▸ **YOUR OBJECTIVE**
Repeat all entries below exactly as shown.
+++ EXERCISE DATA
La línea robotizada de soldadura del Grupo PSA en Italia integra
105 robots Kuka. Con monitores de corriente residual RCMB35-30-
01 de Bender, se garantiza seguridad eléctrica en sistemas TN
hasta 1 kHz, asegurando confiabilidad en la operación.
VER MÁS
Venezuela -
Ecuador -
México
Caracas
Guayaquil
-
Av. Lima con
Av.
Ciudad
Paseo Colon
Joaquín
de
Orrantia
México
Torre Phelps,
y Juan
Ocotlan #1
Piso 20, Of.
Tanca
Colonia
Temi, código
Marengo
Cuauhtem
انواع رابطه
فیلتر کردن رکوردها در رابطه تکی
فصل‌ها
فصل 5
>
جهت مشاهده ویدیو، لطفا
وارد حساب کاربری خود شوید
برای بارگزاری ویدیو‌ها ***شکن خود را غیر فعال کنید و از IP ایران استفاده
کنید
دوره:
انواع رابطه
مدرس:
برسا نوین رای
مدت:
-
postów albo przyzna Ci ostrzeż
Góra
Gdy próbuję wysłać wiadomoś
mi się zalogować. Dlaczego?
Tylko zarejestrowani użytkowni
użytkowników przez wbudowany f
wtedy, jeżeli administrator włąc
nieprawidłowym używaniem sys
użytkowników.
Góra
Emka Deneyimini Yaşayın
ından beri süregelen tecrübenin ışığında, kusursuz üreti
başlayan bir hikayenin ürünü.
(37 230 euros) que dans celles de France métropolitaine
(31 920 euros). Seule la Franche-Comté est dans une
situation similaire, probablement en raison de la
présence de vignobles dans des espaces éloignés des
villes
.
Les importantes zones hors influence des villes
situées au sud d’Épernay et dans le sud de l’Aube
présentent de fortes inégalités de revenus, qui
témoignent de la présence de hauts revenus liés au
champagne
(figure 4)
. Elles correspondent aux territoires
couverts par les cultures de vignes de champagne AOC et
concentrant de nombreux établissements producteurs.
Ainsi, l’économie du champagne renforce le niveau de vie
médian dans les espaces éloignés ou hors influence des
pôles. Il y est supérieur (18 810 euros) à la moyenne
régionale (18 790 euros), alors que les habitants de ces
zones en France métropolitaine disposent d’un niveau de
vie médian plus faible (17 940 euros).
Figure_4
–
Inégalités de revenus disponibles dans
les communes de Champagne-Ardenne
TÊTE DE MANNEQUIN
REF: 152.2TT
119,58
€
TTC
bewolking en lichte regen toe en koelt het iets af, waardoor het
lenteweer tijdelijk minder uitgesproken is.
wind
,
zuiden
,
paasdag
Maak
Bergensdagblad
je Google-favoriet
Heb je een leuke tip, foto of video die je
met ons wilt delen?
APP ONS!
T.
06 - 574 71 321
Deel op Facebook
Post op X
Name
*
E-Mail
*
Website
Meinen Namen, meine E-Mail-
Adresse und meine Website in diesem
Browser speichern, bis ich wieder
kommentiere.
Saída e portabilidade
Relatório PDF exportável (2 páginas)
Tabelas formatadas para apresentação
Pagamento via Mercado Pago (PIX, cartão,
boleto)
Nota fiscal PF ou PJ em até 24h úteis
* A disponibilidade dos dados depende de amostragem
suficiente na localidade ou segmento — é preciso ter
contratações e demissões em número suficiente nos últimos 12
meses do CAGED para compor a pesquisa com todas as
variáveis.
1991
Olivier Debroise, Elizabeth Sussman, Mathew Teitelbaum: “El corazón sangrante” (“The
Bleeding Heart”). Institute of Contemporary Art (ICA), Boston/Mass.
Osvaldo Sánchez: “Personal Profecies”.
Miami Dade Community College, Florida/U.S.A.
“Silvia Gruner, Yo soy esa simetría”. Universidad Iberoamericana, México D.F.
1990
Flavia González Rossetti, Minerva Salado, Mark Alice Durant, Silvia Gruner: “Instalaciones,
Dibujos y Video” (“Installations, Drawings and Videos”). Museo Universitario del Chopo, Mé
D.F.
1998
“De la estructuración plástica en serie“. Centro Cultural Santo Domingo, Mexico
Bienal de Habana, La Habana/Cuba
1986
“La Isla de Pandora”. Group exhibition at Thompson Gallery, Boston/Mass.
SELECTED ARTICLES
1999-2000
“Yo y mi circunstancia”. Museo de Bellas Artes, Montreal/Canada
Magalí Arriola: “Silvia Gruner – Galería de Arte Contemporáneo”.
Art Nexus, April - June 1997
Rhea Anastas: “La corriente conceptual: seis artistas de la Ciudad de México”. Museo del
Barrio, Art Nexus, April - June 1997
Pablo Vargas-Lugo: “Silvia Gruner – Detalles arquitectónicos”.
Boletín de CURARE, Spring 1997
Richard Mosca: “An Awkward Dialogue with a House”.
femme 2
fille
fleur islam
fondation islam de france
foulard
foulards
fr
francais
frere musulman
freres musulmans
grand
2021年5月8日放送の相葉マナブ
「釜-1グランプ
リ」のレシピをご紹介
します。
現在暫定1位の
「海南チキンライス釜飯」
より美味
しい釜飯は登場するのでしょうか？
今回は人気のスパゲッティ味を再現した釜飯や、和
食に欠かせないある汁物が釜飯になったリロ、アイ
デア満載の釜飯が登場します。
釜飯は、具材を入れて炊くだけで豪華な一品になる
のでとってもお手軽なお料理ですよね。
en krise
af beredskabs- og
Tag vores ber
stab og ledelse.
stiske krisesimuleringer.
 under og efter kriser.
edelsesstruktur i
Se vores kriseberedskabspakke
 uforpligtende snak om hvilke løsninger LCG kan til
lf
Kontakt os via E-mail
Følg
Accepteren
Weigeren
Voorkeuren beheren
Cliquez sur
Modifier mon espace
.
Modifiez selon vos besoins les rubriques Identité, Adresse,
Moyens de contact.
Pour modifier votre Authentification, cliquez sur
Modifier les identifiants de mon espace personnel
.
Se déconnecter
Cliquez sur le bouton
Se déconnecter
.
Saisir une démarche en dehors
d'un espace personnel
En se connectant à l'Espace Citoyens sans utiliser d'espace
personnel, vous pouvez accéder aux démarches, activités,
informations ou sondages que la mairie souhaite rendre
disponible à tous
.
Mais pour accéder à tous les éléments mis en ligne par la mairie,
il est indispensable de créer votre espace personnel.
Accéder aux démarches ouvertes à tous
++++++
▸ **OUTPUT FOR THIS TASK**
La línea robotizada de soldadura del Grupo PSA en Italia integra
105 robots Kuka. Con monitores de corriente residual RCMB35-30-
01 de Bender, se garantiza seguridad eléctrica en sistemas TN
hasta 1 kHz, asegurando confiabilidad en la operación.
VER MÁS
Venezuela -
Ecuador -
México
Caracas
Guayaquil
-
Av. Lima con
Av.
Ciudad
Paseo Colon
Joaquín
de
Orrantia
México
Torre Phelps,
y Juan
Ocotlan #1
Piso 20, Of.
Tanca
Colonia
Temi, código
Marengo
Cuauhtem
انواع رابطه
فیلتر کردن رکوردها در رابطه تکی
فصل‌ها
فصل 5
>
جهت مشاهده ویدیو، لطفا
وارد حساب کاربری خود شوید
برای بارگزاری ویدیو‌ها ***شکن خود را غیر فعال کنید و از IP ایران استفاده
کنید
دوره:
انواع رابطه
مدرس:
برسا نوین رای
مدت:
-
postów albo przyzna Ci ostrzeż
Góra
Gdy próbuję wysłać wiadomoś
mi się zalogować. Dlaczego?
Tylko zarejestrowani użytkowni
użytkowników przez wbudowany f
wtedy, jeżeli administrator włąc
nieprawidłowym używaniem sys
użytkowników.
Góra
Emka Deneyimini Yaşayın
ından beri süregelen tecrübenin ışığında, kusursuz üreti
başlayan bir hikayenin ürünü.
(37 230 euros) que dans celles de France métropolitaine
(31 920 euros). Seule la Franche-Comté est dans une
situation similaire, probablement en raison de la
présence de vignobles dans des espaces éloignés des
villes
.
Les importantes zones hors influence des villes
situées au sud d’Épernay et dans le sud de l’Aube
présentent de fortes inégalités de revenus, qui
témoignent de la présence de hauts revenus liés au
champagne
(figure 4)
. Elles correspondent aux territoires
couverts par les cultures de vignes de champagne AOC et
concentrant de nombreux établissements producteurs.
Ainsi, l’économie du champagne renforce le niveau de vie
médian dans les espaces éloignés ou hors influence des
pôles. Il y est supérieur (18 810 euros) à la moyenne
régionale (18 790 euros), alors que les habitants de ces
zones en France métropolitaine disposent d’un niveau de
vie médian plus faible (17 940 euros).
Figure_4
–
Inégalités de revenus disponibles dans
les communes de Champagne-Ardenne
TÊTE DE MANNEQUIN
REF: 152.2TT
119,58
€
TTC
bewolking en lichte regen toe en koelt het iets af, waardoor het
lenteweer tijdelijk minder uitgesproken is.
wind
,
zuiden
,
paasdag
Maak
Bergensdagblad
je Google-favoriet
Heb je een leuke tip, foto of video die je
met ons wilt delen?
APP ONS!
T.
06 - 574 71 321
Deel op Facebook
Post op X
Name
*
E-Mail
*
Website
Meinen Namen, meine E-Mail-
Adresse und meine Website in diesem
Browser speichern, bis ich wieder
kommentiere.
Saída e portabilidade
Relatório PDF exportável (2 páginas)
Tabelas formatadas para apresentação
Pagamento via Mercado Pago (PIX, cartão,
boleto)
Nota fiscal PF ou PJ em até 24h úteis
* A disponibilidade dos dados depende de amostragem
suficiente na localidade ou segmento — é preciso ter
contratações e demissões em número suficiente nos últimos 12
meses do CAGED para compor a pesquisa com todas as
variáveis.
1991
Olivier Debroise, Elizabeth Sussman, Mathew Teitelbaum: “El corazón sangrante” (“The
Bleeding Heart”). Institute of Contemporary Art (ICA), Boston/Mass.
Osvaldo Sánchez: “Personal Profecies”.
Miami Dade Community College, Florida/U.S.A.
“Silvia Gruner, Yo soy esa simetría”. Universidad Iberoamericana, México D.F.
1990
Flavia González Rossetti, Minerva Salado, Mark Alice Durant, Silvia Gruner: “Instalaciones,
Dibujos y Video” (“Installations, Drawings and Videos”). Museo Universitario del Chopo, Mé
D.F.
1998
“De la estructuración plástica en serie“. Centro Cultural Santo Domingo, Mexico
Bienal de Habana, La Habana/Cuba
1986
“La Isla de Pandora”. Group exhibition at Thompson Gallery, Boston/Mass.
SELECTED ARTICLES
1999-2000
“Yo y mi circunstancia”. Museo de Bellas Artes, Montreal/Canada
Magalí Arriola: “Silvia Gruner – Galería de Arte Contemporáneo”.
Art Nexus, April - June 1997
Rhea Anastas: “La corriente conceptual: seis artistas de la Ciudad de México”. Museo del
Barrio, Art Nexus, April - June 1997
Pablo Vargas-Lugo: “Silvia Gruner – Detalles arquitectónicos”.
Boletín de CURARE, Spring 1997
Richard Mosca: “An Awkward Dialogue with a House”.
femme 2
fille
fleur islam
fondation islam de france
foulard
foulards
fr
francais
frere musulman
freres musulmans
grand
2021年5月8日放送の相葉マナブ
「釜-1グランプ
リ」のレシピをご紹介
します。
現在暫定1位の
「海南チキンライス釜飯」
より美味
しい釜飯は登場するのでしょうか？
今回は人気のスパゲッティ味を再現した釜飯や、和
食に欠かせないある汁物が釜飯になったリロ、アイ
デア満載の釜飯が登場します。
釜飯は、具材を入れて炊くだけで豪華な一品になる
のでとってもお手軽なお料理ですよね。
en krise
af beredskabs- og
Tag vores ber
stab og ledelse.
stiske krisesimuleringer.
 under og efter kriser.
edelsesstruktur i
Se vores kriseberedskabspakke
 uforpligtende snak om hvilke løsninger LCG kan til
lf
Kontakt os via E-mail
Følg
Accepteren
Weigeren
Voorkeuren beheren
Cliquez sur
Modifier mon espace
.
Modifiez selon vos besoins les rubriques Identité, Adresse,
Moyens de contact.
Pour modifier votre Authentification, cliquez sur
Modifier les identifiants de mon espace personnel
.
Se déconnecter
Cliquez sur le bouton
Se déconnecter
.
Saisir une démarche en dehors
d'un espace personnel
En se connectant à l'Espace Citoyens sans utiliser d'espace
personnel, vous pouvez accéder aux démarches, activités,
informations ou sondages que la mairie souhaite rendre
disponible à tous
.
Mais pour accéder à tous les éléments mis en ligne par la mairie,
il est indispensable de créer votre espace personnel.
Accéder aux démarches ouvertes à tous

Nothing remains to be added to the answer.